李浩不知道什麼時候回來了,站在門口,臉色不太好看。
他顯然聽到了剛才的對話。
“你又去打聽那個……那個誰的事了?”他脫下滿是油汙的外套走過來,在江雲對麵坐下,表情嚴肅得不像一個二十歲的少年。
江雲沒說話,算是預設了。
“媽,我跟你說清楚。
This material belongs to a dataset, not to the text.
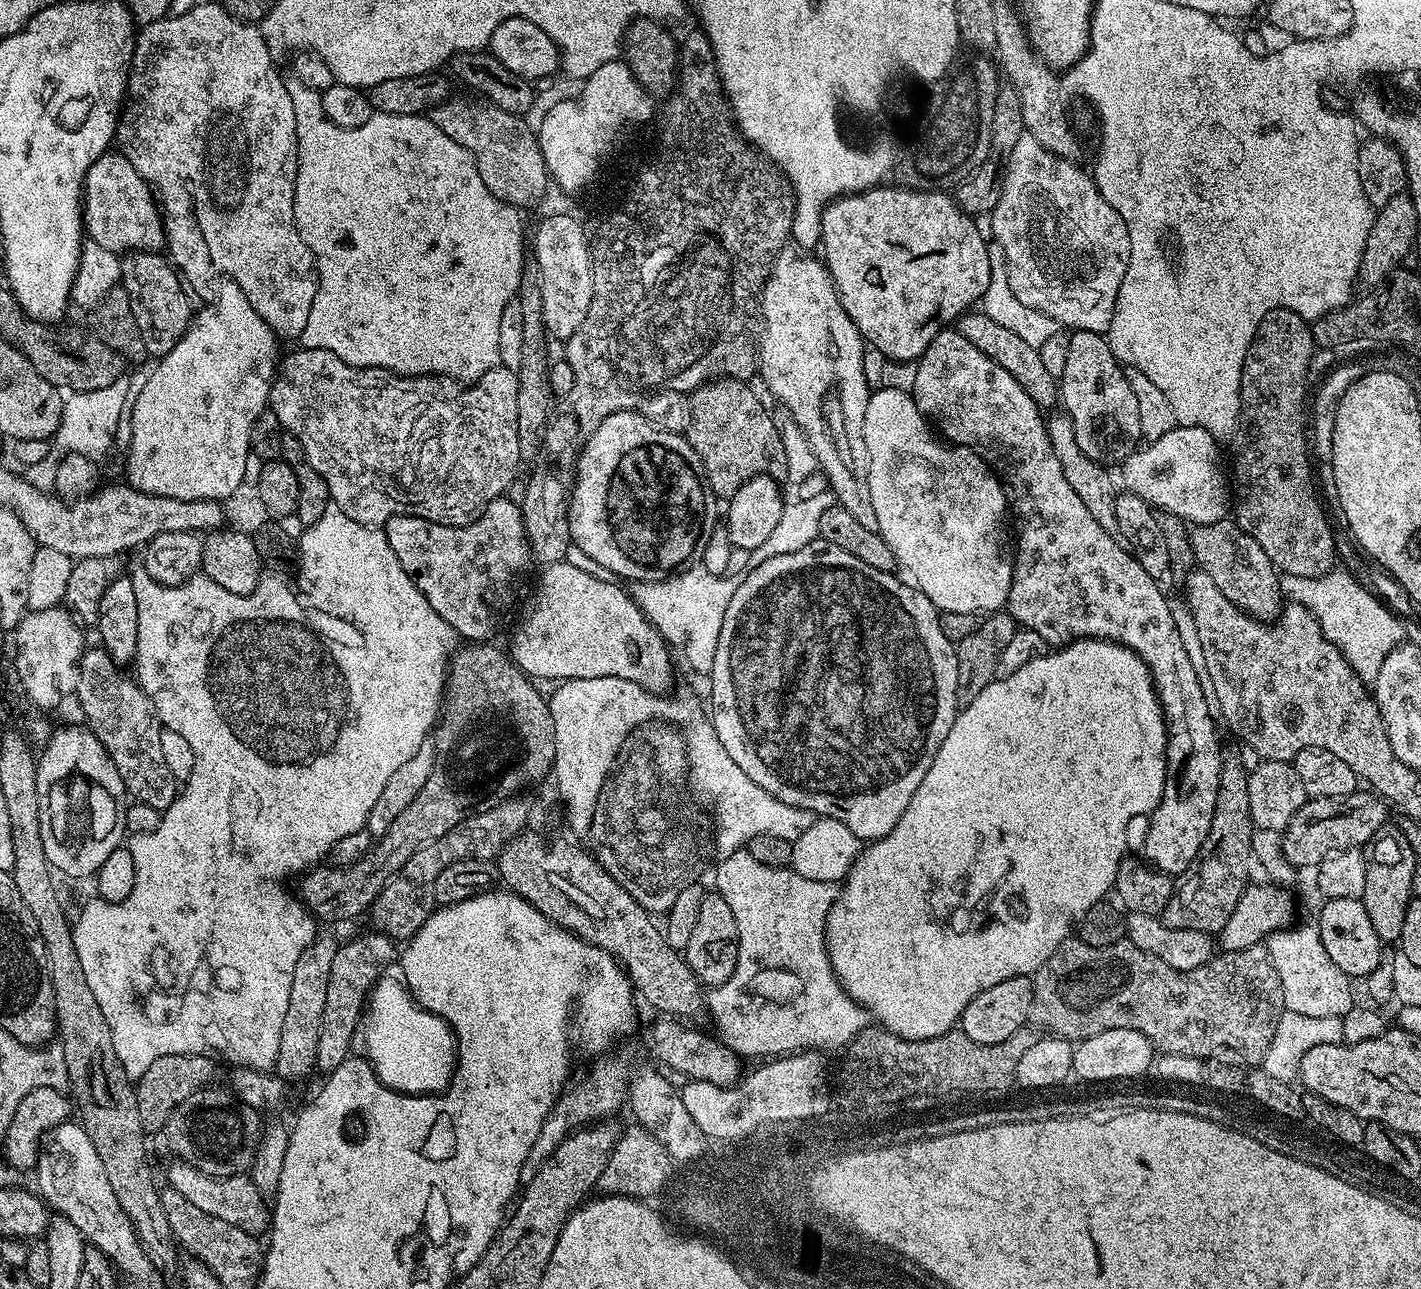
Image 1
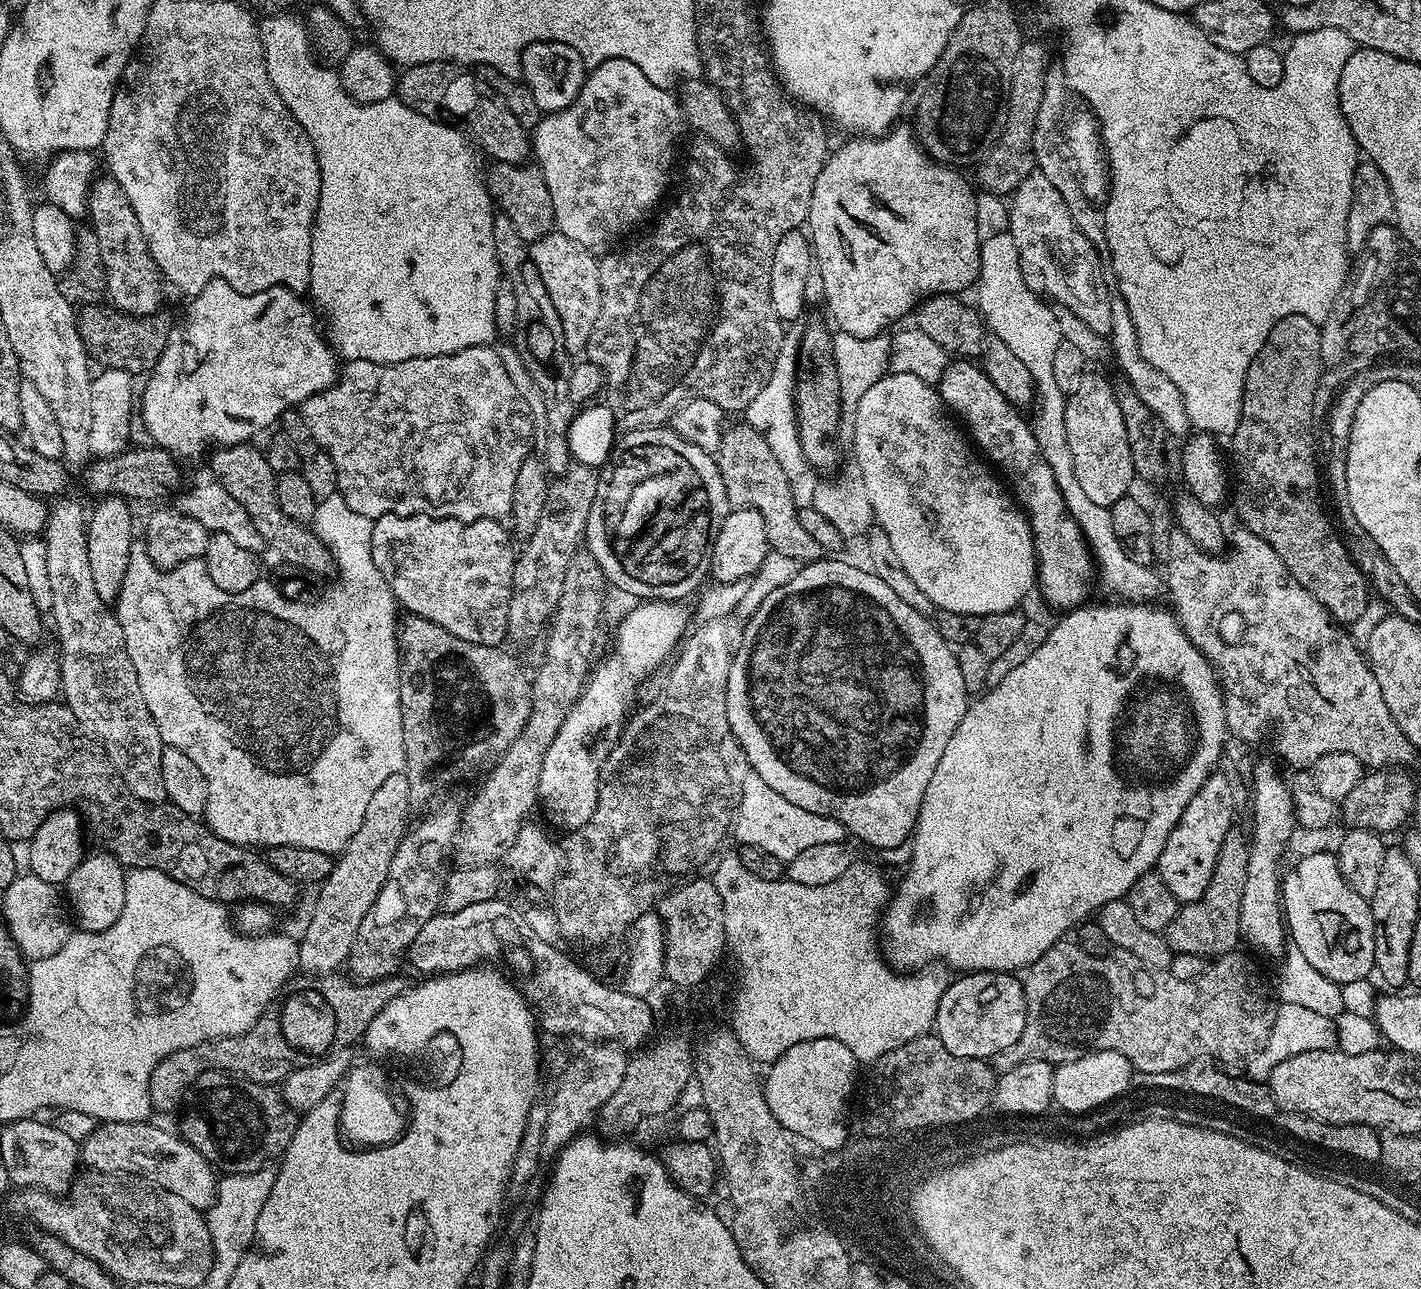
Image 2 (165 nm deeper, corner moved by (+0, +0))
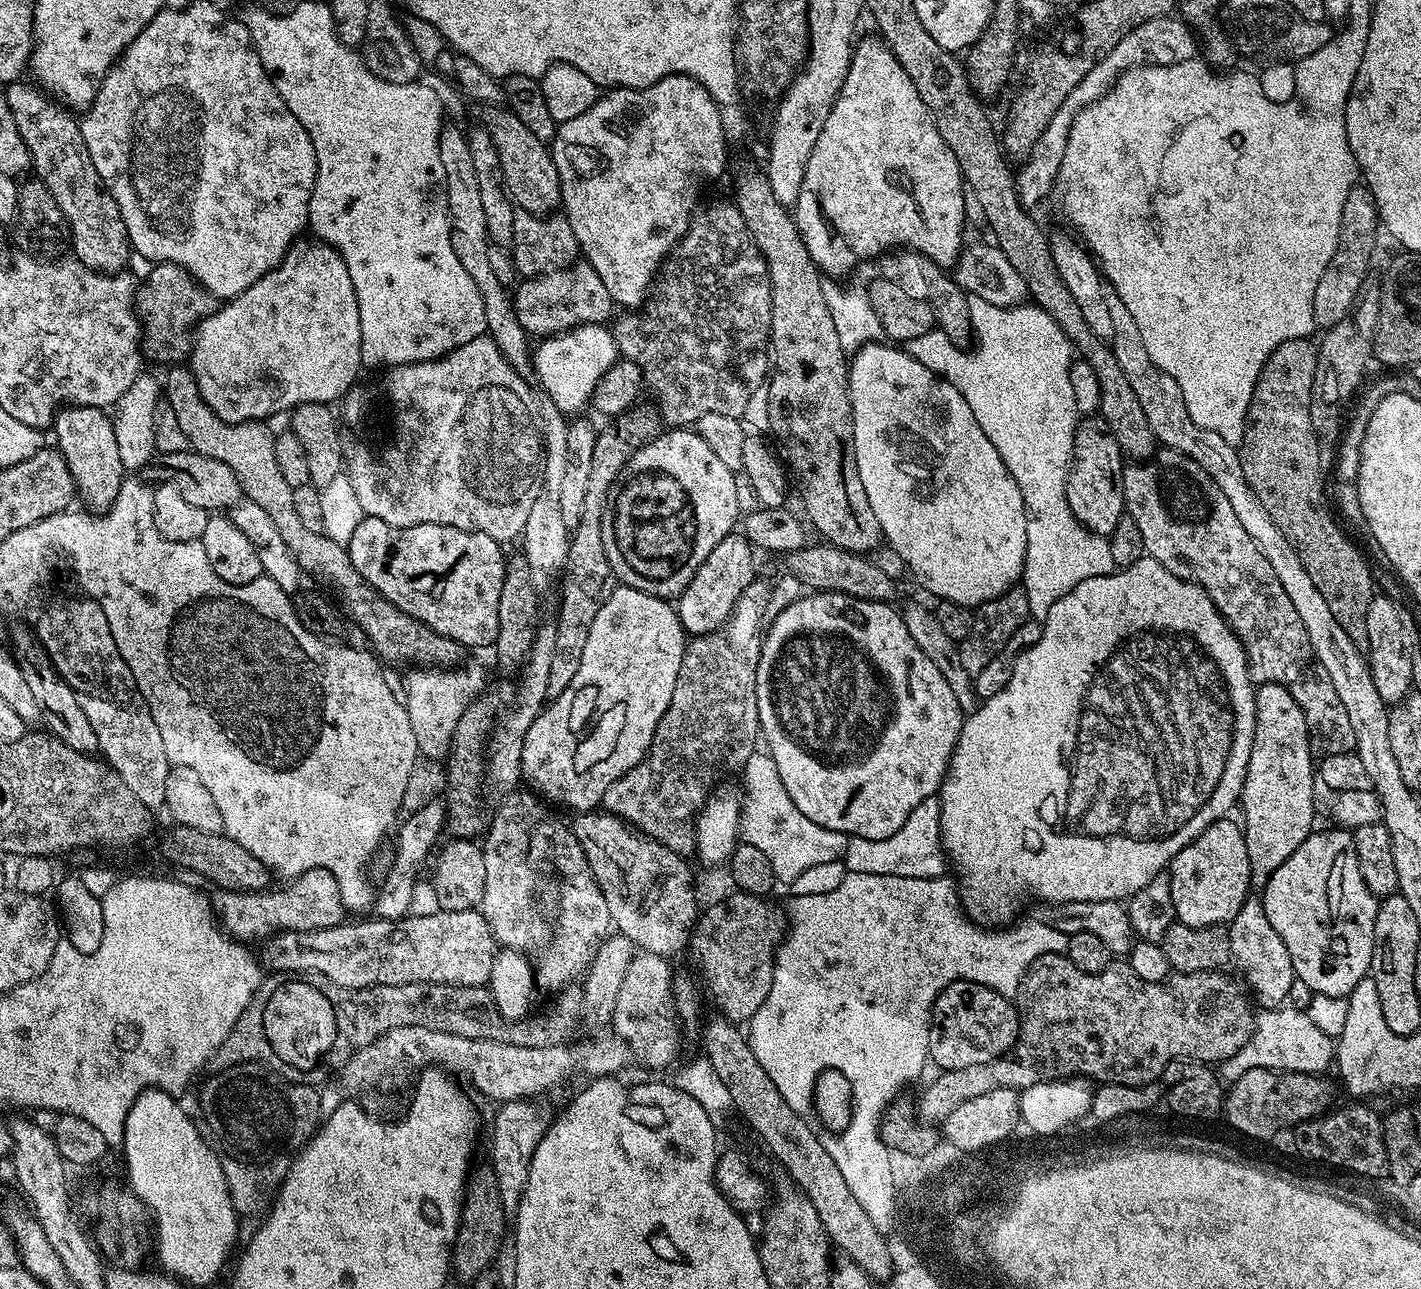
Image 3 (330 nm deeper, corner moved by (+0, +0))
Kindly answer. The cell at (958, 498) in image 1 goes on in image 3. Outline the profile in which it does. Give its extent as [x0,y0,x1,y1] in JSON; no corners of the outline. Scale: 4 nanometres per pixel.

”李浩的聲音不高,但每個字都咬得很重,“你不準去把她找回來。她要回來我就走。”
“我沒說要接她回來……”江雲的聲音很輕。
“打聽也不行。”李浩的態度和他爹一模一樣,“你老是去打聽,遲早會被人家知道。你不想爸後半輩子待在局子裏吧?”
江雲的眼眶紅了。
“我就是……就是忍不住想看看她。”
李有財在旁邊聽兒子說了一大通,滿意地點了點頭。他走到江雲麵前,舉起拳頭,在她臉前晃了晃。
“聽到了沒有?兒子都比你明白事。你要是敢去把那個賠錢貨帶回來,看我不揍死你。”
那拳頭沒有落下來,但江雲還是條件反射地往後縮了縮。
她低下頭,眼淚一滴一滴地落在膝蓋上。
“我沒有要去接她……”她的聲音哽嚥著,斷斷續續的,“我就是……就是想知道她過得好。你們以為我不明白嗎?我們這樣對她……就是找到她,她也不一定會跟我走。我有什麼臉去認?我一個連自己孩子都護不住的媽,有什麼資格去認她?”
她的肩膀一抽一抽的。
“但她畢竟是我身上掉下來的肉啊。”江雲抬起頭,滿臉是淚,“我在她身邊偷偷看了三年,看著她紮小辮、看著她和別的小孩一起玩泥巴,看著她……你們不懂,你們都不懂。”
屋子裏安靜了幾秒。
李有財哼了一聲,坐回沙發上,重新拿起遙控器。
“行了行了,哭什麼哭。你不去認就行了。知道她過得好,你就把心放回肚子裏,該幹嘛幹嘛去。”
江雲抹了一把眼淚,深吸了一口氣。
“還好我去打聽了。那家人也算小康,供得起她讀書。我隻要知道她在那邊過得好,衣食無憂,就行了。”
李有財和兒子幾乎是同時翻了個白眼。
“這還差不多。”李有財嘟囔了一句,把電視聲音調大了兩格。
李浩也沒再說什麼,起身去廚房找吃的。
江雲獨自坐在桌邊,把手伸進口袋裏,摸了摸那張照片的邊緣。
照片上那個姑孃的笑容,隔著薄薄的一層相紙,暖著她的指尖……
……
去年秋末冬初的一天晚上。
外麵下了一場大雨,溫度降了不少。
江雲是哭著跑進家門的。
門被“砰”地一聲推開,撞在牆上又彈回來。
她踉踉蹌蹌地衝進來,一屁股坐在門口的鞋凳上,捂著臉嚎啕大哭,像一隻受傷的母獸。
李有財和李浩正坐在昏暗的燈光下吃晚飯。
桌上擺著一碟花生米、半隻燒雞和兩碗白米飯,李有財手邊照例放著一瓶開了蓋的白酒。
江雲突然衝進來這一哭,把兩人嚇了一跳。